A agência de notação financeira Moody's diz que um falhanço nas negociações para aumentar o teto da dívida nos EUA obrigaria a um corte de 20% na despesa, o que teria implicações mais graves do que a atual paralisação que o Governo norte-americano atravessa, porque daria aos investidores a perceção de que os riscos de bancarrota aumentaram.

Num relatório conhecido esta quarta-feira, a Moody's afirma que «um falhanço no aumento do limite da dívida federal teria um efeito mais adverso nos mercados financeiros e na economia que uma paralisação governamental porque os agentes do mercado teriam a perceção de um aumento da probabilidade de haver um default soberano».

O documento considera que a paralisação das agências federais não afeta o pagamento das dívidas contraídas nos mercados financeiros e, por isso, não causa grande alarme entre os investidores. Mas um falhanço nas negociações para aumentar o teto da dívida, isto é, o montante disponível para pagar os juros da dívida que os Estados unidos contraíram nos mercados financeiros internacionais para financiar a sua atividade, é bem mais grave.

«O Tesouro não pode aumentar a dívida para além de 16,7 biliões de dólares a não ser que o Congresso aumente esse limite. Se a permissão para contrair financiamento não for aumentada, toda a despesa governamental estará limitada ao montante das receitas», o que cria um desfasamento entre a receita e a despesa assumida que pode chegar aos 20%, segundo as contas da Moody's.

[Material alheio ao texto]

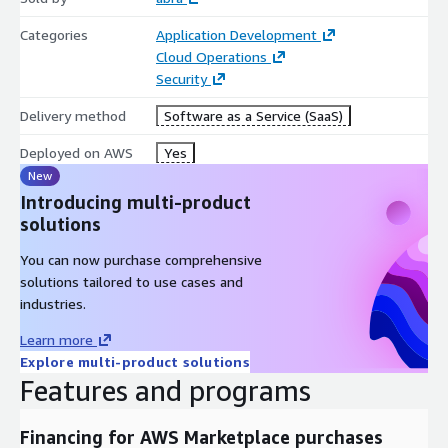
Categories
Application Development
Cloud Operations
Security
Delivery method
Software as a Service (SaaS)
Deployed on AWS
Yes
New
Introducing multi-product
solutions
You can now purchase comprehensive
solutions tailored to use cases and
industries.
Learn more
Explore multi-product solutions
Features and programs
Financing for AWS Marketplace purchases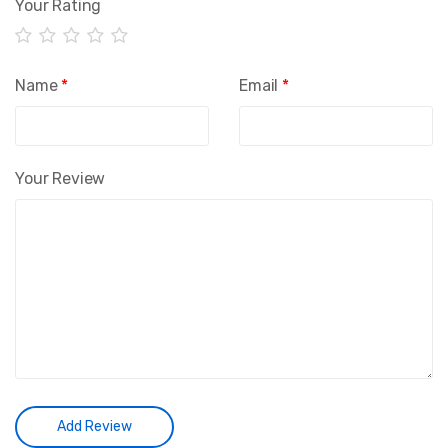
Your Rating
Name
*
Email
*
Your Review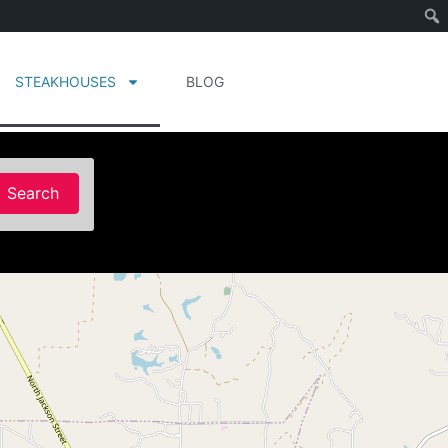
STEAKHOUSES
BLOG
Search
Search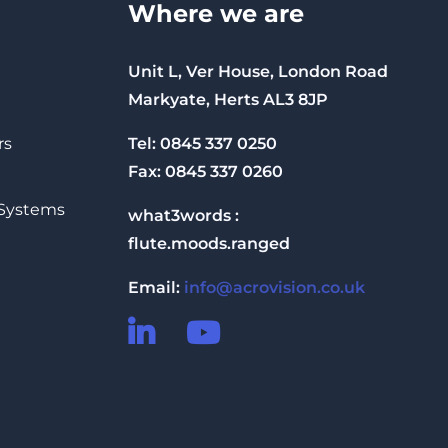
Where we are
Unit L, Ver House, London Road
Markyate, Herts AL3 8JP
Tel: 0845 337 0250
rs
Fax: 0845 337 0260
 Systems
what3words :
flute.moods.ranged
Email:
info@acrovision.co.uk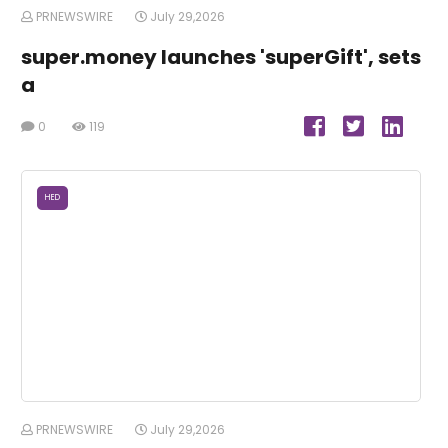
PRNEWSWIRE
July 29,2026
super.money launches 'superGift', sets
a
0
119
HED
PRNEWSWIRE
July 29,2026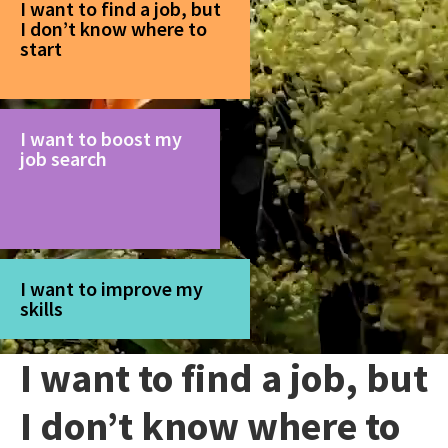
I want to find a job, but
I don’t know where to
start
I want to boost my
job search
I want to improve my
skills
I want to find a job, but
I don’t know where to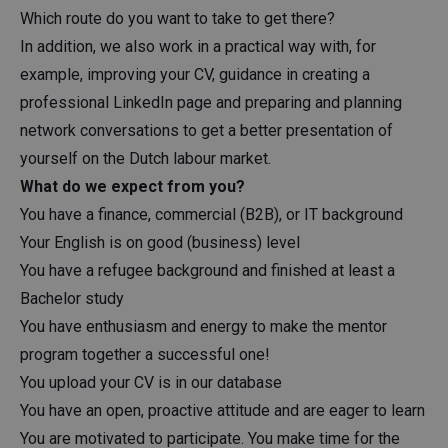
Which route do you want to take to get there?
In addition, we also work in a practical way with, for
example, improving your CV, guidance in creating a
professional LinkedIn page and preparing and planning
network conversations to get a better presentation of
yourself on the Dutch labour market.
What do we expect from you?
You have a finance, commercial (B2B), or IT background
Your English is on good (business) level
You have a refugee background and finished at least a
Bachelor study
You have enthusiasm and energy to make the mentor
program together a successful one!
You upload your CV is in our database
You have an open, proactive attitude and are eager to learn
You are motivated to participate. You make time for the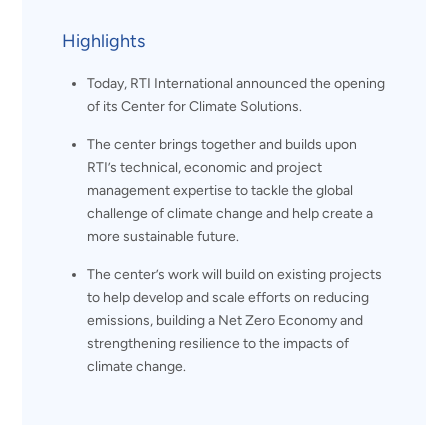
Highlights
Today, RTI International announced the opening
of its Center for Climate Solutions.
The center brings together and builds upon
RTI’s technical, economic and project
management expertise to tackle the global
challenge of climate change and help create a
more sustainable future.
The center’s work will build on existing projects
to help develop and scale efforts on reducing
emissions, building a Net Zero Economy and
strengthening resilience to the impacts of
climate change.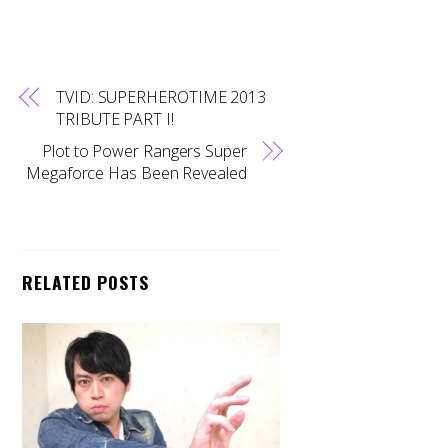
TVID: SUPERHEROTIME 2013
TRIBUTE PART I!
Plot to Power Rangers Super
Megaforce Has Been Revealed
RELATED POSTS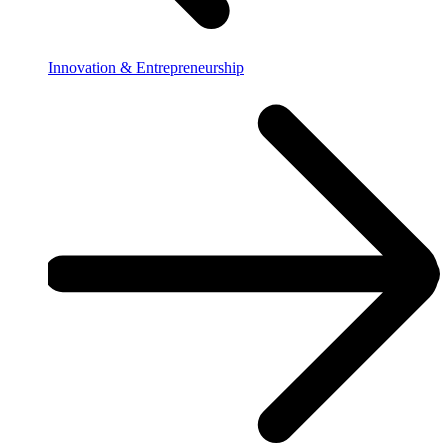
Innovation & Entrepreneurship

Ainda que a redução da despesa seja menor caso não seja aumentado o teto da dívida do que na paralisação dos serviços federais, «a perceção de que o Governo norte-americano podia entrar em incumprimento no pagamento da dívida pode agitar os mercados financeiros e prejudicar a confiança dos investidores e dos consumidores», escreve a Moody's.

De acordo com os dados oficiais citados pela agência de notação financeira, «os impostos e outras receitas orçamentais terão financiado cerca de 81% no ano orçamental de 2013 e vão financiar 84% da despesa no ano orçamental de 2014, que começou a 1 de outubro deste ano, sendo que os empréstimos financiam o restante».

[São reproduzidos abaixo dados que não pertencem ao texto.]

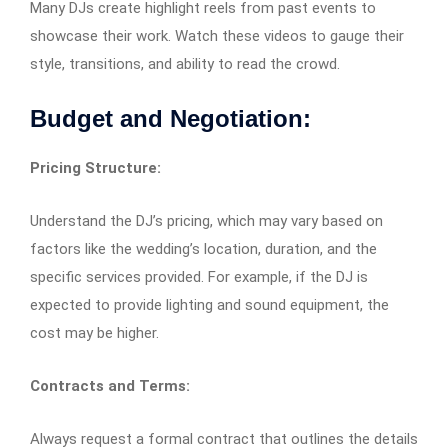
Many DJs create highlight reels from past events to
showcase their work. Watch these videos to gauge their
style, transitions, and ability to read the crowd.
Budget and Negotiation:
Pricing Structure:
Understand the DJ’s pricing, which may vary based on
factors like the wedding’s location, duration, and the
specific services provided. For example, if the DJ is
expected to provide lighting and sound equipment, the
cost may be higher.
Contracts and Terms:
Always request a formal contract that outlines the details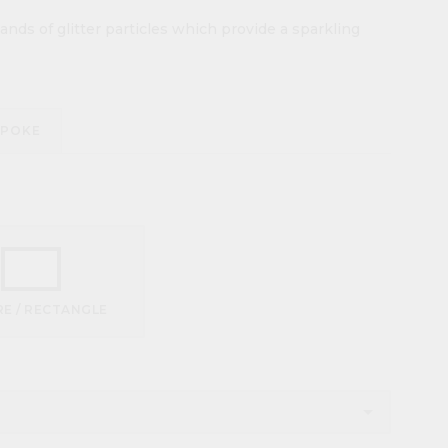
nds of glitter particles which provide a sparkling
SPOKE
E / RECTANGLE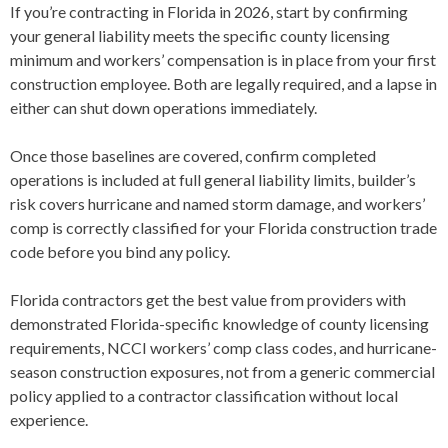
If you’re contracting in Florida in 2026, start by confirming
your general liability meets the specific county licensing
minimum and workers’ compensation is in place from your first
construction employee. Both are legally required, and a lapse in
either can shut down operations immediately.
Once those baselines are covered, confirm completed
operations is included at full general liability limits, builder’s
risk covers hurricane and named storm damage, and workers’
comp is correctly classified for your Florida construction trade
code before you bind any policy.
Florida contractors get the best value from providers with
demonstrated Florida-specific knowledge of county licensing
requirements, NCCI workers’ comp class codes, and hurricane-
season construction exposures, not from a generic commercial
policy applied to a contractor classification without local
experience.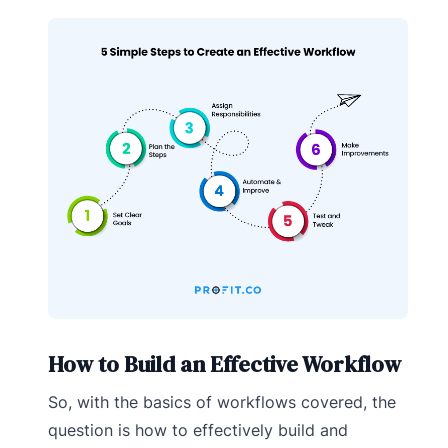
How to Build an Effective Workflow
So, with the basics of workflows covered, the
question is how to effectively build and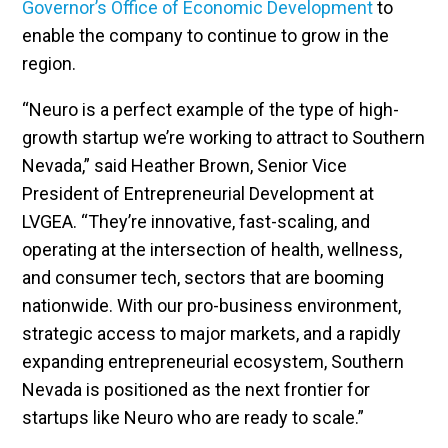
Governor’s Office of Economic Development
to
enable the company to continue to grow in the
region.
“Neuro is a perfect example of the type of high-
growth startup we’re working to attract to Southern
Nevada,” said Heather Brown, Senior Vice
President of Entrepreneurial Development at
LVGEA. “They’re innovative, fast-scaling, and
operating at the intersection of health, wellness,
and consumer tech, sectors that are booming
nationwide. With our pro-business environment,
strategic access to major markets, and a rapidly
expanding entrepreneurial ecosystem, Southern
Nevada is positioned as the next frontier for
startups like Neuro who are ready to scale.”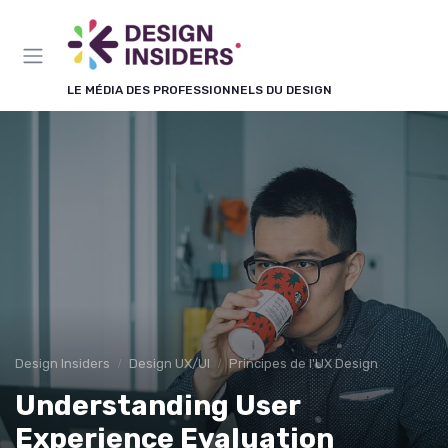
Panneau de gestion des cookies
LE MÉDIA DES PROFESSIONNELS DU DESIGN
Design Insiders
Design UX/UI
Principes de l'UX Design
Understanding User
Experience Evaluation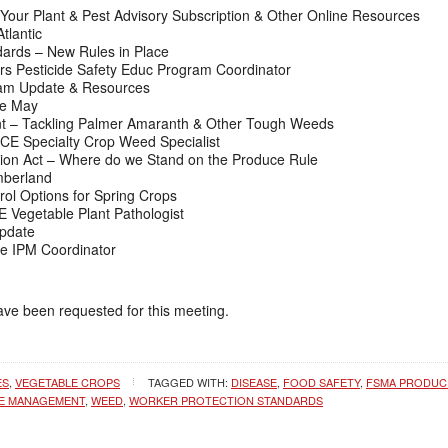
Your Plant & Pest Advisory Subscription & Other Online Resources
lantic
ards – New Rules in Place
rs Pesticide Safety Educ Program Coordinator
am Update & Resources
e May
 – Tackling Palmer Amaranth & Other Tough Weeds
CE Specialty Crop Weed Specialist
on Act – Where do we Stand on the Produce Rule
mberland
ol Options for Spring Crops
Vegetable Plant Pathologist
Update
e IPM Coordinator
have been requested for this meeting.
ES
,
VEGETABLE CROPS
TAGGED WITH:
DISEASE
,
FOOD SAFETY
,
FSMA PRODUC
CE MANAGEMENT
,
WEED
,
WORKER PROTECTION STANDARDS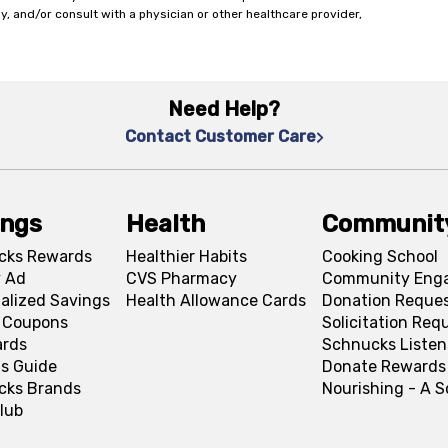
y, and/or consult with a physician or other healthcare provider,
Need Help?
Contact Customer Care
ings
Health
Communit
cks Rewards
Healthier Habits
Cooking School
 Ad
CVS Pharmacy
Community Eng
alized Savings
Health Allowance Cards
Donation Reque
l Coupons
Solicitation Req
ards
Schnucks Listen
s Guide
Donate Rewards
cks Brands
Nourishing - A 
lub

A falharem as negociações, «o Governo teria de reduzir a despesa total num valor de 15 a 20%, um montante que provavelmente arrastaria a economia». A Moody's acredita que o Governo continuaria a pagar os juros dos empréstimos, mas teria de fazer «escolhas dolorosas sobre quais as despesas a cortar, e não há um precedente histórico que forneça confiança [aos investidores] de que os juros nos pagamentos teriam prioridade sobre a outra despesa».

Os pagamentos em outubro dos empréstimos contraídos para financiar a atividade do executivo norte-americano são relativamente baixos, mas a 15 de novembro «o Tesouro terá de pagar juros no valor de 16 mil milhões de dólares, o que equivale a 6% das receitas orçamentais mensais médias no ano orçamental de 2014».